* _Aim 1_
Rewrite part of the passage on compost piles and bins, changing "sustainable" to "eco-friendly". Begin at the words "Composting is essential" and stop after "a compost bin?".
* _Aim 2_
According to the passage on compost piles and bins, which three factors determine whether a pile or a bin is better for you?

Composting is essential for any sustainable home and garden. But deciding which composting system to use is not always easy. Should you choose a compost pile or a compost bin?
Is a compost bin or pile better?
Which is better for you depends on the size of your garden, the space you have available, and your budget. Compost piles are better for those with larger gardens and room for a compost pile. For those with smaller gardens and less space, a compost bin is a better option.
Both compost piles and compost bins can allow you to compost successfully at home.
|A Compost Pile is Better If…||A Compost Bin is Better If…|
|You have plenty of space.||You have only limited space or are composting indoors.|
|You are composting higher quantities of material.||You don’t have a huge amount of materials to compost.|
|You would like to compost in place and make new growing areas.||You have had issues with rodents or other pests in your compost before.|
|You would like to give chickens, for example, access to the composting materials.||You are vermicomposting, with special composting worms.|
Remember, it is not necessarily an either-or decision.
You might have a larger compost pile and a smaller compost bin or worm-composter indoors, or close to your back door. Heck, you might even opt for an electric composter in the kitchen.
You can also choose a compost tumbler, a different type of composting container which could also be a good choice. I recommend, if you have space, having both a small compost bin and a compost pile in your garden.

* _Records supplied_
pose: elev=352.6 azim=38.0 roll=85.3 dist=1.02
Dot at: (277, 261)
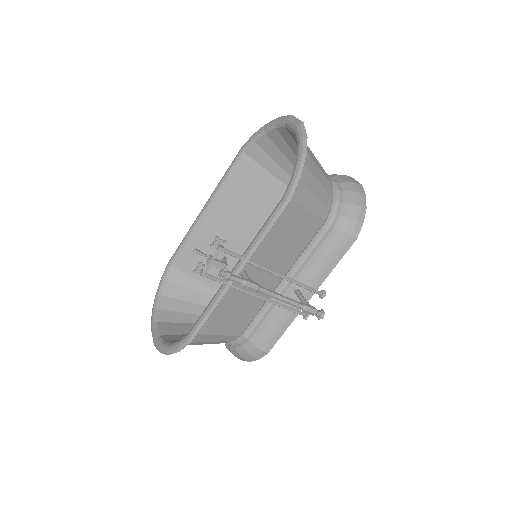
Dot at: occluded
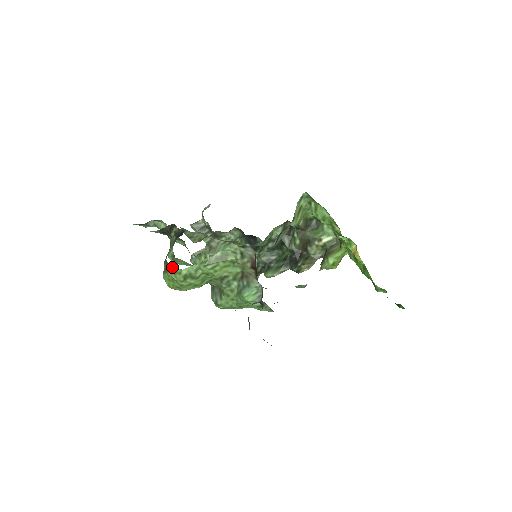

* * *

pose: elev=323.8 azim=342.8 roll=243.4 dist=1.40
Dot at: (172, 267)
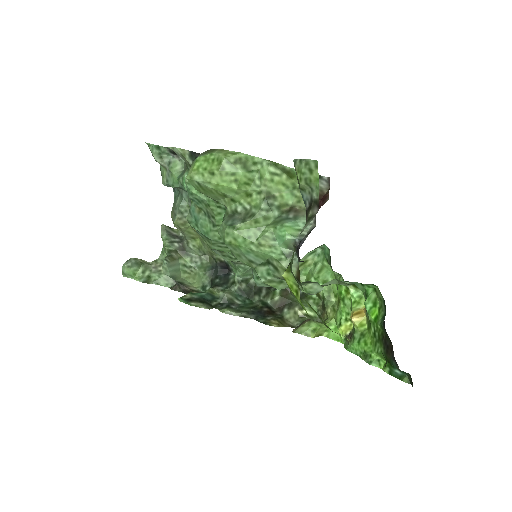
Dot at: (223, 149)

* _Full answer 1_
Composting is essential for any eco-friendly home and garden. But deciding which composting system to use is not always easy. Should you choose a compost pile or a compost bin?

* _Full answer 2_
The size of your garden, the space you have available, and your budget.